Iran says Arak reactor 1 step closer to completion

Ahmadinejad on site to witness upper container installation at facility suspected of housing covert nuclear activities.

Arak heavy water reactor 370 (photo credit: reuters)
Arak heavy water reactor 370
(photo credit: reuters)
A heavy water reactor in Arak, Iran, came one step closer to completion after the installation of the “upper container,” according to a report by the Fars News Agency, a news site associated with the Iranian Revolutionary Guards Corps.
“Arak heavy water reactor will receive virtual fuel by the end of the [Iranian] year 1392 [March 2014],” said Fereidoun Abbasi, head of the Atomic Energy Organization of Iran.
Abbasi made his comments during a ceremony celebrating the new installation, attended by Iranian President Mahmoud Ahmadinejad.
In May, US diplomat Joseph Macmanus, who serves as the ambassador to the UN’s International Atomic Energy Agency, called the creation of the Arak reactor “deeply troubling.”He questioned Iran’s refusal to “provide the requisite design information,” which the IAEA said the Islamic Republic must pass on in order to properly monitor the site.
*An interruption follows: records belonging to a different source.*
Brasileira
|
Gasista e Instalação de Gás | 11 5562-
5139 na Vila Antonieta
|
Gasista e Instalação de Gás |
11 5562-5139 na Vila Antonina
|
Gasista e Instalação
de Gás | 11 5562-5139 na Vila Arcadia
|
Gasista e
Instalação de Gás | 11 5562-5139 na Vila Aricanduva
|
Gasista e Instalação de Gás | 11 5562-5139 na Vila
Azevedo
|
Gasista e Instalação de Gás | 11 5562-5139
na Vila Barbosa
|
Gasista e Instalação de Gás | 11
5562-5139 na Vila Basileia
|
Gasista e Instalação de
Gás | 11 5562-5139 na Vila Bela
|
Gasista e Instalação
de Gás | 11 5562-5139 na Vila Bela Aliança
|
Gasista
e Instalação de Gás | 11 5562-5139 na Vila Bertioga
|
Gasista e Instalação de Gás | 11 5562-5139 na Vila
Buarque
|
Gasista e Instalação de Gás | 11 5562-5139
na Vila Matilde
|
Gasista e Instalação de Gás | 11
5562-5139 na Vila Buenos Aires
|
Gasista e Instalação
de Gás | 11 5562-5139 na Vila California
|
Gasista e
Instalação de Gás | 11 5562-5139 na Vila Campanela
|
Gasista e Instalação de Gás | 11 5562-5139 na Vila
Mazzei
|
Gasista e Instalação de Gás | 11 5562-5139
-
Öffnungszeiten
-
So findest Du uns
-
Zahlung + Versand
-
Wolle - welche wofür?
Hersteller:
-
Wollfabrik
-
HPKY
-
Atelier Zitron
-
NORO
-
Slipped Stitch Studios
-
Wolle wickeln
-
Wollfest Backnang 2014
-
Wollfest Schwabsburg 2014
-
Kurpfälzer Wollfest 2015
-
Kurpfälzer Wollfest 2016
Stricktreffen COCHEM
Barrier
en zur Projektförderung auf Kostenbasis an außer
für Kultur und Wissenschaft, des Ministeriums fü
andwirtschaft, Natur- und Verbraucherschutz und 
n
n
In response, Iran’s ambassador told reporters that Tehran had every intention of continuing with plans to build the reactor regardless of international pressure to delay further building.
“We will not yield to pressure, sanctions, threats of attack,” Ambassador Ali Asghar Soltanieh said.
Though Iran has repeatedly asserted that their reactors are being built for energy purposes, Macmanus challenged this declaration and said, “Iran’s refusal to fulfill this basic obligation [of providing design information] must necessarily cause one to ask whether Iran is again pursuing covert nuclear activities.”